_文本节选_:
..........

舅舅去世了,灵堂就设在他那间用单层砖砌成的鸡窝般低矮的房子里。
舅舅长得高大英俊,用现在的时髦话说,是帅哥,是美男子。他能言善辩,还学了两项技术:木工技术和建筑技术,十里八乡没有不知道舅舅的。这样的条件,却因为家里穷,找了个一脸麻子的媳妇,就是我的舅妈。舅妈不但没貌,而且无德无才,针线活不会做,地里活不想干,还整天打东家骂西家,弄得四邻不合,就是与外婆也不例外,稍有不顺心就在家撒泼,曾经气的外婆长气鼓,差点送命,舅舅也因为对舅妈无可奈何而急的眼睛坏了。
舅舅有六个孩子,四男两女。孩子小的时候,只靠舅舅外出干木工活和建房挣钱养家,因为舅舅人好,干的活也好,所以谁家盖屋打墙,谁家结婚打家具,都找舅舅,舅舅是小有名气的能人。都说男人是耙子,女人是匣子,可是如果舅舅是耙子的话,舅妈却不是匣子,他守不住钱,舅舅挣了钱来,他就去集市上花销。别的女人春冬两闲的在家缝衣做鞋,她却什么也不会做,就会去集市的旧衣服滩(那时叫穷汉市)卖别人穿的旧衣服、旧鞋子,让表哥、表弟妹们穿,并且早饭要去集市上吃。那个年代,人们都没有钱,也基本上不花钱,衣服是纺线织布自己做,鞋子自己做,饭菜自己种自己吃,可舅妈却像一个富婆,把舅舅辛辛苦苦挣来的血汗钱挥霍一空。如果舅妈是匣子的话,舅舅家应该是富家,可他家却比穷人家还穷。

..........

_所给数据_:
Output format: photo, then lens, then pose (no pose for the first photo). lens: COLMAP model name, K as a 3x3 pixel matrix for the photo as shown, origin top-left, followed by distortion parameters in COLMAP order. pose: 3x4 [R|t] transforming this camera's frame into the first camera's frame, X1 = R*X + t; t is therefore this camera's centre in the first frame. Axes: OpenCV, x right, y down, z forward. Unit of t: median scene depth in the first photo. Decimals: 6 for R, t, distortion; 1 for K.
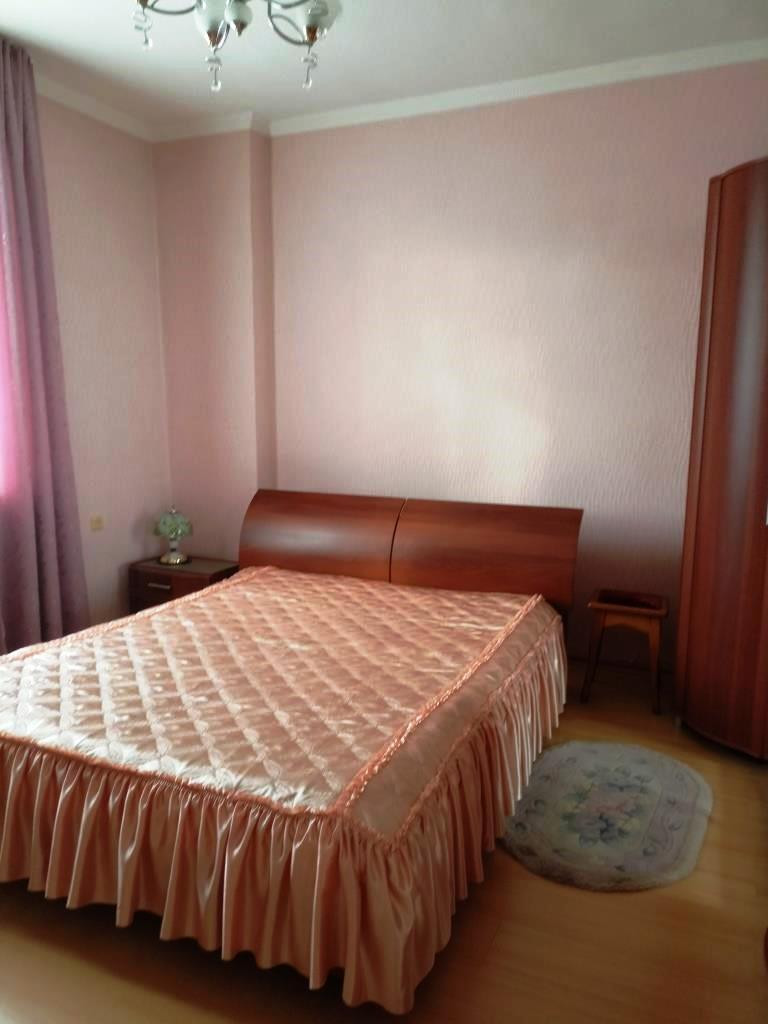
lens RADIAL K [[750.9, 0, 364.8], [0, 750.9, 517.9], [0, 0, 1]] dist [0.108611, -0.168772]
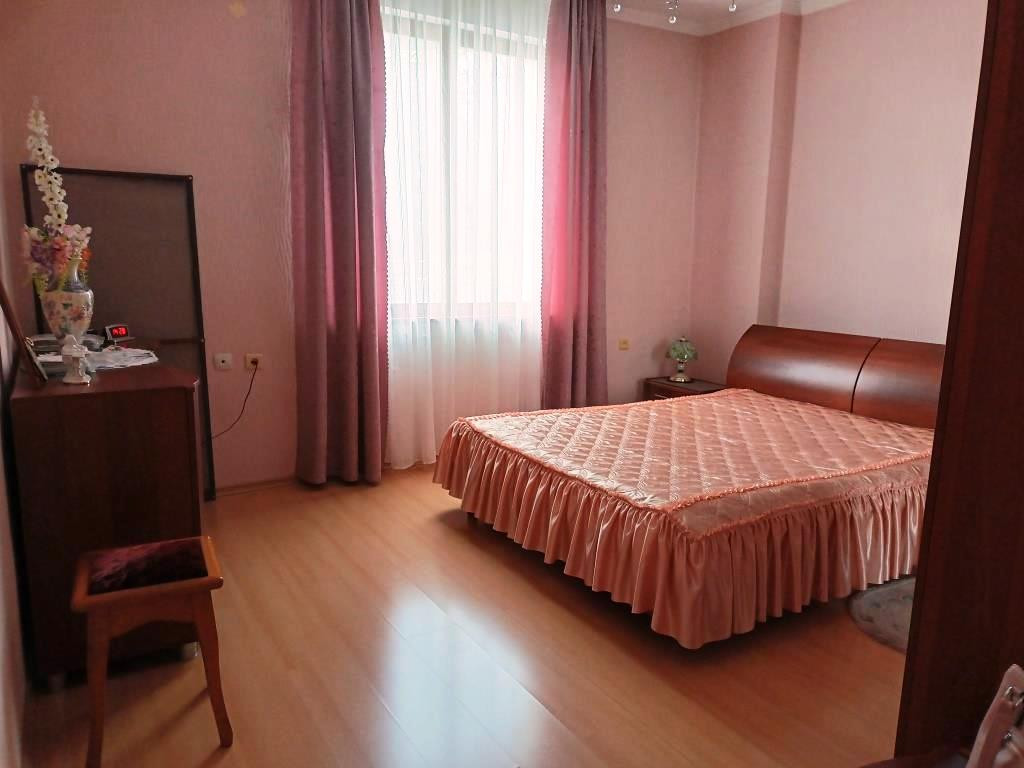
lens RADIAL K [[750.9, 0, 512.0], [0, 750.9, 384.0], [0, 0, 1]] dist [0.108611, -0.168772]
pose [[0.823778, 0.101743, -0.557708, 0.455316], [-0.097402, 0.994536, 0.037563, 0.096095], [0.558482, 0.023378, 0.829187, -0.365187]]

..........

_材料探究_:
a) 请把这段关于舅舅的文本节选中的"舅舅有六个孩子,四男两女。"译成英语。
b) 接着写这段关于舅舅的文本节选,从末句"可他家却比穷人家还穷。"之后往下续。

_各题答案_:
a) My uncle had six children, four boys and two girls.

b)
舅舅对孩子们很好,却对他们缺少教育,任他们自由成长,基本上不管不问,总是忙着在外挣钱,孩子们不是与他很亲。舅妈对自己的孩子也不好,对他们非打即骂,更不会教育,孩子们都不尊重她,甚至恨她。孩子们就在这样的环境里长大了,到了找对象结婚的时候了,家里还是很穷,舅舅没给孩子们盖好房子,没有攒下彩礼钱,他们自己借钱贷钱盖房娶妻,一个个带着一屁股债分家独过了,也因此对舅舅、舅妈更加仇恨。
孩子们遗传了舅舅的勤劳与技巧,日子都过得红火起来,都各自盖起了宽敞明亮的大瓦房,按说舅舅辛苦拉扯他们长大,应该到了享福的时候了,可事实却非如此,舅舅和舅妈无人要他们,他们原有的两间房子,在小儿子盖房时需要地基也拆掉了,说好盖好后让舅舅住进去的,可是真盖起来了,却不让老人去了。舅舅只好用拆下的旧砖头在别人的大瓦房后的一个小角落里,用单层砖砌成了一个不到二十平方米的低矮小屋,屋里终日不见阳光,又阴有冷,这样就算有了自己的窝。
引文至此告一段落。